= 2022 in piracy =

2022 in piracy resulted in 115 reports of maritime piracy and armed robbery against ships to the International Maritime Bureau. 288 acts of global piracy and robbery were recorded by the MICA Centre. Piracy had substantially increased in the Gulf of Guinea; the year began with five incidents each month, through March, in the Gulf, where acts of piracy had become heightened during 2015 through 2020, while, overall, piracy incidents declined globally.

The COVID-19 pandemic continued to impact maritime piracy in 2022.

The Rwabee hijacking and hostage-taking in January had incentivized a return to coordinated naval anti-piracy measures on the Aden coast and in the Red Sea.
In 2024, research would indicate that the United Nations Security Council resolution for foreign navies to patrol Somali territorial waters had lapsed, in March, 2022, with the need for it to continue being then unperceived.

Piracy and armed robbery in the Singapore Strait accounted for 65% of piracy incidents in Asia in 2022, according to the Regional Cooperation Agreement on Combating Piracy and Armed Robbery against Ships in Asia (ReCaap). The Caribbean was also among the most affected areas. The Strait saw an increase in piracy, accounting for close to 30% of incidents, as did Asia's, Celebs and Sulu Seas, Manila anchorages, and in the disputed waters of the eastern Sabah coast in Asia.

Efforts to reduce piracy off the coast of Somalia appeared to have succeeded, with no ship hijackings for ransom since March 2017. Globally, incidents of piracy and armed robbery at anchor or at sea were at their lowest levels since 1992, with the vast majority of events occurring at night, under cover of darkness.

The United Nations published The situation with respect to piracy and armed robbery at sea off the coast of Somalia in November.

India enacted its first domestic anti-piracy legislation as the Maritime Anti-Piracy Act 2022, criminalizing maritime piracy and empowering Indian agencies with the authority to respond to threats.

Sea piracy by cyberattack using ransomware had also become a growing threat to shipping companies.

==Events==
Pirate attacks of 2022 include events listed below; the list is not exhaustive.

===B Ocean===
B Ocean tanker was stolen by pirates twice in 2022, first, in January, and then, again, in November.
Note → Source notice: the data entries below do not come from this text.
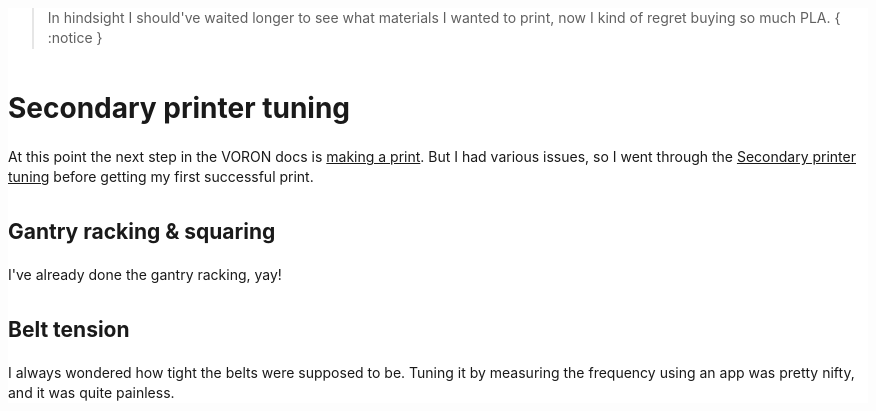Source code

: > In hindsight I should've waited longer to see what materials I wanted to print, now I kind of regret buying so much PLA.
{ :notice }

# Secondary printer tuning

At this point the next step in the VORON docs is [making a print][voron-print].
But I had various issues, so I went through the [Secondary printer tuning][] before getting my first successful print.

## Gantry racking & squaring

I've already done the gantry racking, yay!

## Belt tension

I always wondered how tight the belts were supposed to be.
Tuning it by measuring the frequency using an app was pretty nifty, and it was quite painless.


[3DJAKE niceABS Black]: https://www.3djake.com/3djake/niceabs-black?sai=3802
[eSUN ABS+ Purple]: https://www.3djake.com/esun/abs-purple-2?sai=11812
[Army Blue]: https://www.3djake.com/polymaker/polyterra-pla-army-blue?sai=14897
[Army Dark Green]: https://www.3djake.com/polymaker/polyterra-pla-army-dark-green?sai=11933
[3DJAKE ecoPLA White & Black]: https://www.3djake.com/3djake/ecopla-white-black-economy-set?sai=5063
[Spectrum PLA Dragon Red]: https://www.3djake.com/spectrum/pla-dragon-red?sai=3969
[eSUN eSilk PLA Gold]: https://www.3djake.com/esun/esilk-pla-gold?sai=11857
[NERO 3D]: https://www.youtube.com/@Nero3D
[Klipper Adaptive Meshing & Purging]: https://github.com/kyleisah/Klipper-Adaptive-Meshing-Purging
[Secondary printer tuning]: https://docs.vorondesign.com/tuning/secondary_printer_tuning.html
[voron-print]: https://docs.vorondesign.com/build/slicer/first_print.html
[print_start]: https://github.com/jontek2/A-better-print_start-macro
[exhaust cover]: https://github.com/MotorDynamicsLab/LDOVoron2/blob/main/STLs/exhaust_cover.stl
[Ellis' print tuning guide]: https://ellis3dp.com/Print-Tuning-Guide/
[pattern method]: https://ellis3dp.com/Print-Tuning-Guide/articles/pressure_linear_advance/pattern_method.html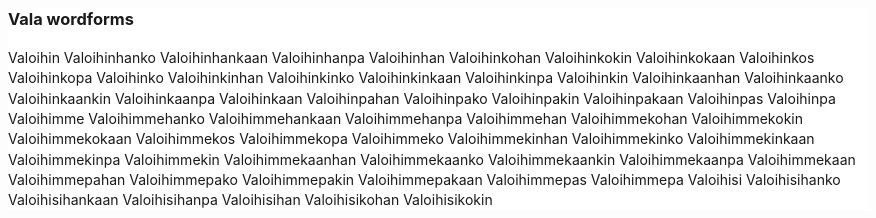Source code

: 
### Vala wordforms

Valoihin
Valoihinhanko
Valoihinhankaan
Valoihinhanpa
Valoihinhan
Valoihinkohan
Valoihinkokin
Valoihinkokaan
Valoihinkos
Valoihinkopa
Valoihinko
Valoihinkinhan
Valoihinkinko
Valoihinkinkaan
Valoihinkinpa
Valoihinkin
Valoihinkaanhan
Valoihinkaanko
Valoihinkaankin
Valoihinkaanpa
Valoihinkaan
Valoihinpahan
Valoihinpako
Valoihinpakin
Valoihinpakaan
Valoihinpas
Valoihinpa
Valoihimme
Valoihimmehanko
Valoihimmehankaan
Valoihimmehanpa
Valoihimmehan
Valoihimmekohan
Valoihimmekokin
Valoihimmekokaan
Valoihimmekos
Valoihimmekopa
Valoihimmeko
Valoihimmekinhan
Valoihimmekinko
Valoihimmekinkaan
Valoihimmekinpa
Valoihimmekin
Valoihimmekaanhan
Valoihimmekaanko
Valoihimmekaankin
Valoihimmekaanpa
Valoihimmekaan
Valoihimmepahan
Valoihimmepako
Valoihimmepakin
Valoihimmepakaan
Valoihimmepas
Valoihimmepa
Valoihisi
Valoihisihanko
Valoihisihankaan
Valoihisihanpa
Valoihisihan
Valoihisikohan
Valoihisikokin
Flagged by the Marshall Islands, the tanker was boarded by eight armed pirates about 274 nautical miles south of Côte d'Ivoire, in November, who stole the ship's petroleum and damaged the vessel, before releasing ship and crew.

===MV Rwabee===
On January 3, MV Rwabee was hijacked by Houthis in the Red Sea. The UAE-flagged cargo ship was said to be transporting civilian medical supplies. Hostages, including 11 crew, were released in April.

===US Saildrone Explorer===
During August 29–30, a support ship from Iran's Islamic Revolutionary Guard Corps Navy (IRGCN) attempted to capture a U.S. Navy unmanned surface vessel in the Persian Gulf. Shahid Baziar continued towing the Saildrone Explorer for about four hours before releasing it, while being shadowed and radioed by the USS Thunderbolt.